How often you have worked on a project that didn’t consider support needs? I bet your quality of life as a developer was largely influenced by this factor. A supportable application makes a world of difference. Your reusable assets are no different in this regard. Reusable assets need to be robust against failure, scale up to handle additional volume gracefully, and provides relevant runtime metrics for diagnostics and troubleshooting.  Here are some common requirements for support:

Handle errors appropriately – this could mean logging, notification alerts, integration with existing support tools, or even calling a particular person.

Instrument reusable assets – log error information, runtime data parameters, processing/transaction metrics, system variables and provide an interface to access all this stuff

Design for things to handle runtime failure – can you use an alternate path to fulfill a request? Can you store requests and process them after a time window? Even if you cannot do any of these, throw the error and report it. Never swallow exceptions

Report metrics – provide standard metrics reports as well as ability to perform ad-hoc queries.

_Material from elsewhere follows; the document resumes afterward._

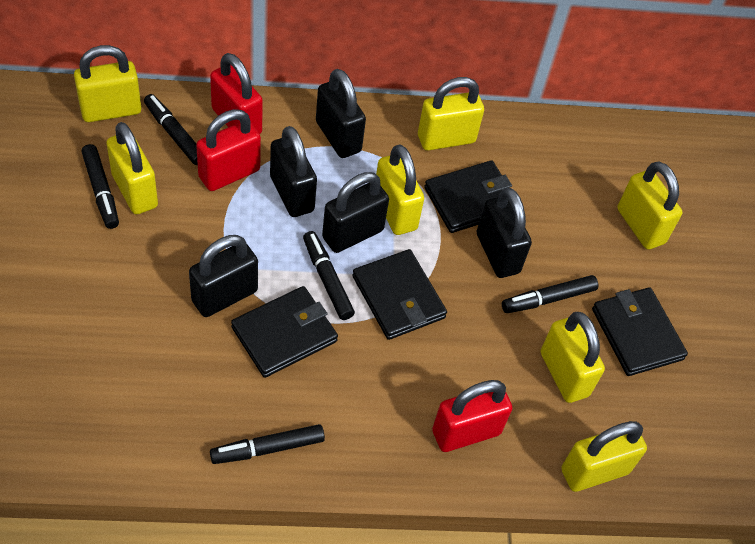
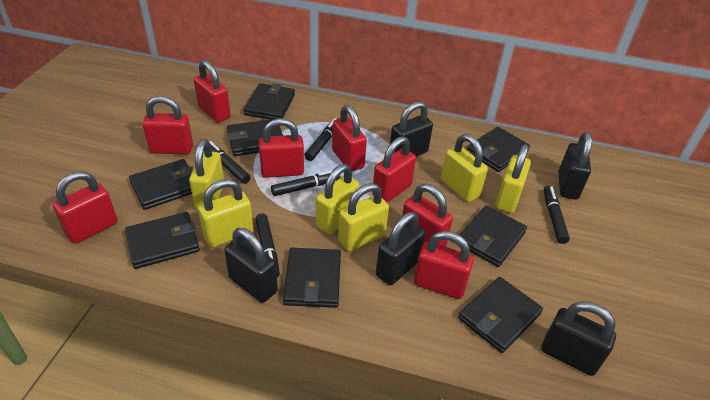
black wallet: 4 -> 8
red padlock: 3 -> 8
yellow padlock: 7 -> 6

Integrate errors with issue tracking when applicable – Link known errors happening in production with the relevant issue from the issue tracking system. Make it easy for the support person to know that it is a known issue, possible workarounds, and escalation paths.

Regardless of whether your team or an external group supports your applications, the support requirements need to be addressed. Without addressing supportability your reusable assets won’t be reliable, robust, or dependable.